▸ **REQUEST 1**: Reproduce, word for word, the stretch of the Craigslist sublet account from "She did what" through "address in Florida.".
▸ **REQUEST 2**: In the Craigslist sublet account, what was the amount of the check that "Mary Forest" sent?
▸ **REQUEST 3**: Carry on the account of the Craigslist sublet scheme, beginning after its final sentence.

------ EXCERPT PROVIDED

More often than not, Reporter have to go out and find the story.​

But, sometimes the story comes to them.​

Stephen Clark of WXYZ (Detroit) tells how his daughter Sophie (pictured), a WMU undergraduate student, foiled what could have been a costly Craigslist trick after she tried to sublet her Kalamazoo residence before leaving to study in Beijing. The newscasting dad tells what happened as a warning to others:

She did what thousands of people do every day and put an ad on Craigslist.

“The first response came in less than 24 hours,” Sophie recounts.  “From a woman coming from Berlin, Germany and was showing very much an interest in the room.  So I replied back to her.” . . .

“Mary Forest” sent a check for $2,300 issued by . . . an international relocation company. She emailed instructions for Sophie to bank the check, withhold $265 for the first month's rent, then use the balance, just over $2,000 to send a Walmart Moneygram to an address in Florida.

------------
------ DATASET ENTRIES

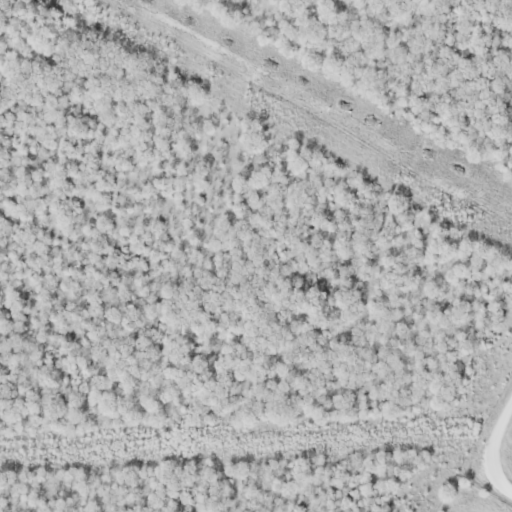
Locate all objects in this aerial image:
road: (493, 456)
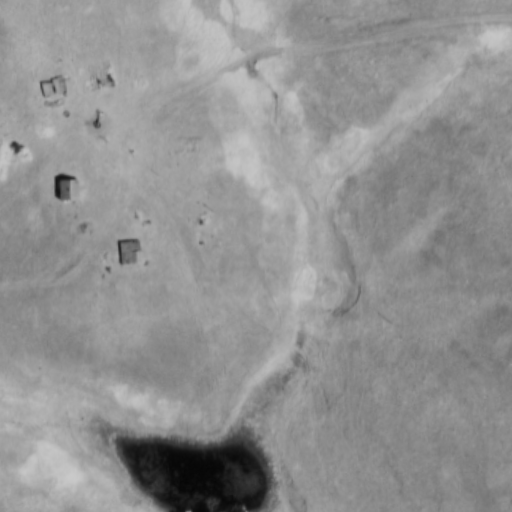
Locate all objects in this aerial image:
building: (55, 85)
building: (68, 189)
building: (130, 252)
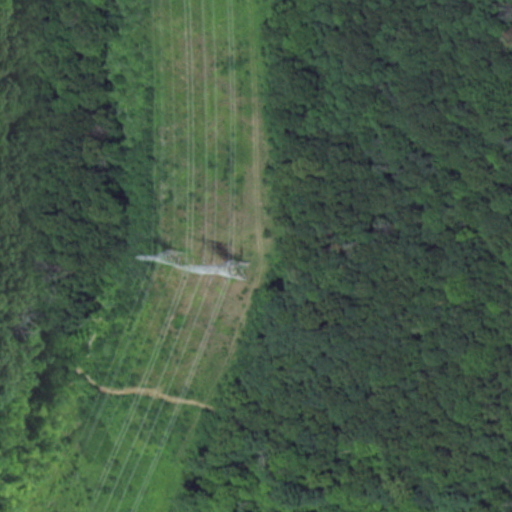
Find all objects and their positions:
park: (256, 256)
power tower: (176, 259)
power tower: (239, 272)
road: (226, 418)
road: (171, 456)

------------

▸ **REPLY 1**:
She did what thousands of people do every day and put an ad on Craigslist.

“The first response came in less than 24 hours,” Sophie recounts.  “From a woman coming from Berlin, Germany and was showing very much an interest in the room.  So I replied back to her.” . . .

“Mary Forest” sent a check for $2,300 issued by . . . an international relocation company. She emailed instructions for Sophie to bank the check, withhold $265 for the first month's rent, then use the balance, just over $2,000 to send a Walmart Moneygram to an address in Florida.

▸ **REPLY 2**: $2,300.

▸ **REPLY 3**:
​Ding, ding ding. The collegian recognized that last bit as a warning bell.

She called the company supposedly issuing the check and learned that her suspicion was warranted. "There's no one in our organization that issued that check,” a return phone message confirmed 

"Sophie bailed out of the deal -- having lost some time, but no money," her proud papa tells viewers.

He speaks with an FBI agent who explains that when a bogus check is returned, "the bank will debit your account the original amount. So you have to pay the money back to the bank that came out of that fraudulent check.”

The WXYZ anchor's three-minute report describes Craigslist as "an increasingly easy way to get ripped off."